Technical information and project status

Many users, one cache

Each user has their own customised setup (represented here by Start menus), which are lists of applications and their corresponding URIs. The cache is shared by all users.

Start menus and the cache

Design and implementation details

The diagram below shows the components of a Zero Install system. The shaded parts are only needed when fetching software from the Internet; once software has been fetched, it can still be used without them.

Architecture diagram

Applications access resources under the /uri/0install directory using the normal POSIX filesystem interface (open, read, close, etc). The kernel passes these requests to the LazyFS module, which serves them directly from the disk cache, if possible.

When accessing a resource not in the cache, LazyFS sends a message to the zero-install program, which fetches it over the Internet and places it in the cache. Once the software is cached, the application which tried to access it is woken up, and continues normally.

LazyFS and the simple protocol used to communicate with zero-install are documented in the Technical file in CVS.
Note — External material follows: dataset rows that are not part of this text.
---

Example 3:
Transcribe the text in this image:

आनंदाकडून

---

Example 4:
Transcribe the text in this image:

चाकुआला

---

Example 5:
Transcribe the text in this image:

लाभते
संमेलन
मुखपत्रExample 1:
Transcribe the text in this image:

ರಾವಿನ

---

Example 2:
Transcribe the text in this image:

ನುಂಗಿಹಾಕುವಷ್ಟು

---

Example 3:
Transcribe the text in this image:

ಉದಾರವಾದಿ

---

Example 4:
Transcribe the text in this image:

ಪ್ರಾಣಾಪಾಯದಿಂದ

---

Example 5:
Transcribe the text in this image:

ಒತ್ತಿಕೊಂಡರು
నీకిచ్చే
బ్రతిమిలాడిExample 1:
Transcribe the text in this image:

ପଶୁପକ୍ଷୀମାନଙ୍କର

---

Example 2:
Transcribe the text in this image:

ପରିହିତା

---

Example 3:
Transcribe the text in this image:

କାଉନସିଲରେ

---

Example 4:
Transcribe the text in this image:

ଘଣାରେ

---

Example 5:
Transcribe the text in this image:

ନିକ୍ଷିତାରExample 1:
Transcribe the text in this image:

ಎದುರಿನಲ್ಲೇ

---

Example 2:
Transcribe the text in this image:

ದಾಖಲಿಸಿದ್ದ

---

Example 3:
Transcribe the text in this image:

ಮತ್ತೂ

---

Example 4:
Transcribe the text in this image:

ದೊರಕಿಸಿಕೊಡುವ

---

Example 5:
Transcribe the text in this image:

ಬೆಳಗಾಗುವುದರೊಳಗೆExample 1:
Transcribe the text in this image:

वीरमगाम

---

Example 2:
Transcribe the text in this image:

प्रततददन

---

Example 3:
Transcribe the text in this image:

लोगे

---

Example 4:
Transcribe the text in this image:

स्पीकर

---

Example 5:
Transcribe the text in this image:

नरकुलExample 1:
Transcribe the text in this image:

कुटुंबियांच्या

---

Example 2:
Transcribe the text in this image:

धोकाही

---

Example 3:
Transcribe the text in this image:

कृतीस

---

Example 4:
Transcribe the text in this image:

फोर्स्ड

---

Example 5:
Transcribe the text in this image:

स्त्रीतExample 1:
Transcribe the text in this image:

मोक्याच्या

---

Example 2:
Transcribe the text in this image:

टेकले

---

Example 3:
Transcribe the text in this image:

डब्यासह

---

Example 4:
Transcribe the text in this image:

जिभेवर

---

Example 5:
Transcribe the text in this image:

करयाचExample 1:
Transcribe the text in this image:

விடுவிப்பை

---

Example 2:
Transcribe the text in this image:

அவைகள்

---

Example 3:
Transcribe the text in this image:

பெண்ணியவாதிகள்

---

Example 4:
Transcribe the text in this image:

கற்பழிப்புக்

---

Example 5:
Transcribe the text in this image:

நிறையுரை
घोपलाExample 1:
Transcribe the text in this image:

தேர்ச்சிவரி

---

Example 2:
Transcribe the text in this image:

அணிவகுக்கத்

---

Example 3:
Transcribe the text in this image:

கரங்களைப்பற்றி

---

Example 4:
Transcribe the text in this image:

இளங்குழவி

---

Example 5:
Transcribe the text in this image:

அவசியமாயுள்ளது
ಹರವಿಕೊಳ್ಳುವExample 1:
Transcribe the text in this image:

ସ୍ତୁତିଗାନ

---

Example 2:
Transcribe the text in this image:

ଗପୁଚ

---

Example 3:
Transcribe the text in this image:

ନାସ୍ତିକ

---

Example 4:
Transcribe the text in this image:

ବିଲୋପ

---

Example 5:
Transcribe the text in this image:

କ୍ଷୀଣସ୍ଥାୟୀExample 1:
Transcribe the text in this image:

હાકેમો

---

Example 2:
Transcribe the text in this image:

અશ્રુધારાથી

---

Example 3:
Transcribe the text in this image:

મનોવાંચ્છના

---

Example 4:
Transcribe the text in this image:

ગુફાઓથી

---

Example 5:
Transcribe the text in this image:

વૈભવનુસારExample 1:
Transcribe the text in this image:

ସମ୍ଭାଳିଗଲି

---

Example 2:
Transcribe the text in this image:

The user can also communicate with the zero-install program directly. This is done by programs such as 0refresh (to request the cache be updated) and ZeroProgress (to tell the user what is currently being fetched). These messages are in the DBUS format (but no DBUS daemon is used; only the protocol).

The index files and mirrors

When you access a remote site, zero-install downloads three files from the remote machine (in one archive): the site's GPG key, the mirrors list, and the site index's signature. See the security page for information about the key and signature.

The mirrors file gives a list of possible download locations. The index list is then fetched from one of these locations. This means that only a very small amount of data has to be fetched from the master server, with web caches, peer-to-peer systems and similar being used for the (larger) index file.

The index lists every file on the site along with its size and mtime. This allows zero-install to present the complete filesystem to the user with only the index. The index also organises the files into groups, and gives the name of an archive containing each group's files along with the archive's MD5 sum. Because MD5 sums for all the archives are provided in the index, group archives can be safely downloaded using peer-to-peer systems for greater speed and reliability.

Tasks list

There is a list of current TODO items on the Task List. Please let us know if you want to help out with any of these.

Libraries

As an example, the glib library has been packaged for Zero Install. Programs using it compile using the pkg-config .pc files under /uri and get the headers from there too. So you don't need glib installed to compile them, and you don't need it installed to run them :-)

The changes required were:

  • Configure glib with --prefix=/uri/.../glib/2.2.1/Linux-i386
  • Set PKG_CONFIG_PATH to /uri/.../lib/pkgconfig directory containing .pc files in Makefile.
  • Pass --rpath option to linker, giving /uri/.../lib directory.

For a better approach than using --rpath, see the /uri/0install/zero-install.sourceforge.net/libs/libhello-1.0 example library, which changes the soname to an absolute path.